Test: Ford Focus RS – Un billet pour le paradis

Quand Ford annonce l'arrivée d'un nouveau modèle sportif, le monde entier retient son souffle des mois à l'avance. Et ce fut encore plus vrai dans le cas présent car pour la première fois, la Focus RS sera commercialisée sur à peu près toute la planète. Et pour la première fois aussi, elle reçoit une transmission intégrale.
"Nous avions déjà envisagé la chose pour la RS précédente", explique Koen Bex, qui a participé au développement de la Focus RS pour le compte de Ford Performance. "Mais parce que nous n'en n'avions pas vraiment envie et à cause du surcoût, nous en sommes finalement restés à la traction." Aujourd'hui, c'est différent. "Le monde a changé", poursuit Jurgen Gagstatter, Ingénieur de Chef chez Ford Performance. "Cette fois, nous avons observé les autres sportives à quatre roues motrices et nous nous sommes demandés ce que nous pouvions y ajouter."
Et apparemment, ce qu'ils ont ajouté, c'est du fun. "La plupart des voitures à transmission intégrale réagissent d'abord de façon assez stérile, puis partent en sous-virage. Nous voulions pour les conducteurs une transmission intégrale qui soit à la fois plaisante et efficiente." Et le fait que Ford soit le premier constructeur à installer une fonction "Drift" sur une voiture en dit long sur l'état d'esprit un peu barré qui règne dans le département Performance.
Brembo, Recaro,…
La nouvelle Ford Focus RS conserve grosso modo la largeur de la Focus normale, mais est bardée à l'avant et à l'arrière d'un arsenal de spoilers, de prises d'air, d'ouïes de refroidissement et d'un diffuseur qui colle la voiture au sol. Michelin a spécifiquement développé des Pilot Super Sport et Pilot Sport Cup 2 pour cette Focus (235/35R19), dont l'équipement ressemble à un catalogue de pièces de compétition: freins Brembo, sièges Recaro…
Monte Carlo
Par rapport à la précédente Focus RS, la nouvelle perd un cylindre. Elle reprend en effet le 4 cylindre EcoBoost 2.3 litres de la Ford Mustang, qui a cependant subit de profondes modifications. Ses 350 ch et 440 Nm (470 en phase Overboost) catapultent la voiture à 266 km/h en pointe, et lui permettent de tuer le 0-100 en 4,7 secondes. Pour aider dans cette exercice, il y a un Launch Control, qui vous fait démarrer comme si vous vous lanciez dans une Spéciale du Rallye de Monte Carlo.

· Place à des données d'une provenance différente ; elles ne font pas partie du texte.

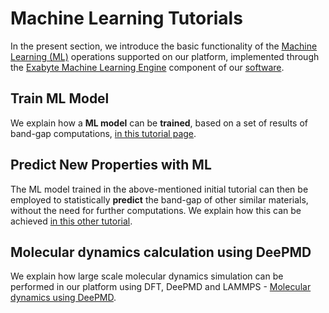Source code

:# Machine Learning Tutorials

In the present section, we introduce the basic functionality of the [Machine Learning (ML)](../../models-directory/machine-learning/overview.md) operations supported on our platform, implemented through the [Exabyte Machine Learning Engine](../../software-directory/machine-learning/exabyte/overview.md) component of our [software](../../software/classification/machine-learning.md).

## Train ML Model

We explain how a **ML model** can be **trained**, based on a set of results of band-gap computations, [in this tutorial page](train-ml-model.md).

## Predict New Properties with ML

The ML model trained in the above-mentioned initial tutorial can then be employed to statistically **predict** the band-gap of other similar materials, without the need for further computations. We explain how this can be achieved [in this other tutorial](predict-ml-properties.md).


## Molecular dynamics calculation using DeePMD

We explain how large scale molecular dynamics simulation can be performed in our
platform using DFT, DeePMD and LAMMPS - [Molecular dynamics using DeePMD](
deepmd-mlff-with-cp-and-lammps.md).

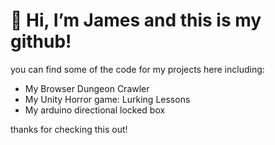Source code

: # 👋 Hi, I’m James and this is my github! 
you can find some of the code for my projects here including:
- My Browser Dungeon Crawler
- My Unity Horror game: Lurking Lessons
- My arduino directional locked box

thanks for checking this out!
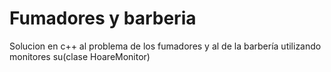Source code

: # Fumadores y barberia
Solucion en c++ al problema de los fumadores y al de la barbería utilizando monitores su(clase HoareMonitor)
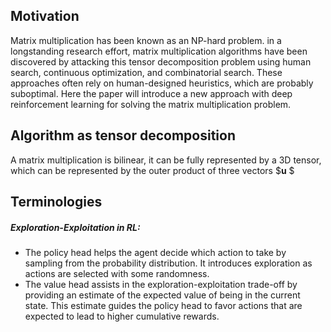 ## Motivation
Matrix multiplication has been known as an NP-hard problem. in a longstanding research effort, matrix multiplication algorithms have been discovered by attacking this tensor decomposition problem using human search, continuous optimization, and combinatorial search. These approaches often rely on human-designed heuristics, which are probably suboptimal. Here the paper will introduce a new approach with deep reinforcement learning for solving the matrix multiplication problem. 

## Algorithm as tensor decomposition
A matrix multiplication is bilinear, it can be fully represented by a 3D tensor, which can be represented by the outer product of three vectors $__u__ $

## Terminologies
##### Exploration-Exploitation in RL: 
* The policy head helps the agent decide which action to take by sampling from the probability distribution. It introduces exploration as actions are selected with some randomness.
* The value head assists in the exploration-exploitation trade-off by providing an estimate of the expected value of being in the current state. This estimate guides the policy head to favor actions that are expected to lead to higher cumulative rewards.

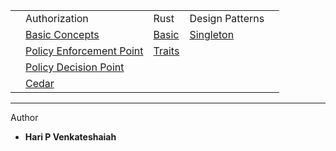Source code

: 
|   |   |   |   |   |
|---|---|---|---|---|
|   | Authorization | Rust | Design Patterns | |
|   | [Basic Concepts](./books/authz.md) | [Basic](./books/rust/basic.md) | [Singleton](./books/design/singleton.md)  | |
|   | [Policy Enforcement Point]()       | [Traits](./books/rust/trait.md)   | | |
|   | [Policy Decision Point]()          |   | | |
|   | [Cedar](./books/cedar.md)          |  | | |

  
  
 
  
----
Author
* **Hari P Venkateshaiah** 
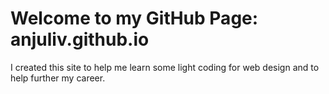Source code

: # Welcome to my GitHub Page: anjuliv.github.io
I created this site to help me learn some light coding for web design and to help further my career.
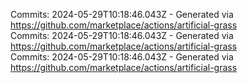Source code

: Commits: 2024-05-29T10:18:46.043Z - Generated via https://github.com/marketplace/actions/artificial-grass
<br>
Commits: 2024-05-29T10:18:46.043Z - Generated via https://github.com/marketplace/actions/artificial-grass
<br>
Commits: 2024-05-29T10:18:46.043Z - Generated via https://github.com/marketplace/actions/artificial-grass
<br>
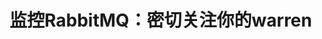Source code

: 监控RabbitMQ：密切关注你的warren
================================================================================
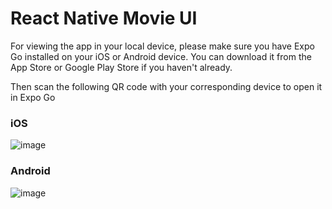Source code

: # React Native Movie UI
For viewing the app in your local device, please make sure you have Expo Go installed on your iOS or Android device. You can download it from the App Store or Google Play Store if you haven't already.

Then scan the following QR code with your corresponding device to open it in Expo Go
### iOS
![image](https://github.com/pvtdao/Movie-React-Native-UI/assets/66455354/8ec38144-a2a3-4c9f-8624-5601d5cc3a26)

### Android
![image](https://github.com/pvtdao/Movie-React-Native-UI/assets/66455354/ef30de93-fb48-4e2a-aa6b-8749ca2221dd)
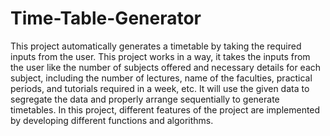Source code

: # Time-Table-Generator

This project automatically generates a timetable by taking the required inputs from the user. This project works in a way, it takes the inputs from the user like the number of subjects offered and necessary details for each subject, including the number of lectures, name of the faculties, practical periods, and tutorials required in a week, etc. It will use the given data to segregate the data and properly arrange sequentially to generate timetables. In this project, different features of the project are implemented by developing different functions and algorithms.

Et c'est là que commence vraiment l'expérience RS. Cette voiture, c'est des pelletées de plaisir. Sur circuit, elle est à la fois joueuse et redoutablement rapide. Au volant, la confiance vient très rapidement et permet de pousser la Focus RS à fond. Quand on entre en virage à la bonne allure, il n'y a plus ensuite qu'à peaufiner l'angle du volant et à remettre plein gaz. La voiture s'occupe du reste, notamment en travaillant au millipoil à la répartition du couple entre les roues arrière. Un travail que l'on ressent au volant. Quant au mode Drift, il fait de vous un hooligan.
Macho
La plupart des clients RS utiliseront leur voiture au quotidien et même sur une route normale, la Focus comble toutes les attentes. On dispose de plusieurs modes de conduite (Normal, Sport, Track et Drift), dont le mode Normal fait de la Focus RS une voiture du quotidien aimable et docile. En mode Sport, tout est plus affûté et le son de l'échappement se fait menaçant. Le macho est lâché, mais les aides à la conduite nécessaires sont toujours là. Cela dit, pas une fois au cours de l'essai nous ne les avons senties intervenir. Vraiment, sur une petite route de montagne oubliée, une Focus RS est comme un billet pour le paradis.
Avec un prix de 39.300€, la Focus RS n'est certes pas donnée. Mais elle est tout de même largement moins chère que des concurrentes directes, comme par exemple la Mercedes A45 AMG. Ah oui, au fait: Ford annonce une moyenne de 7,7 l/100 km (CO2: 175 g/km). Dans la vraie vie, comptez plutôt entre 9… et 19 litres.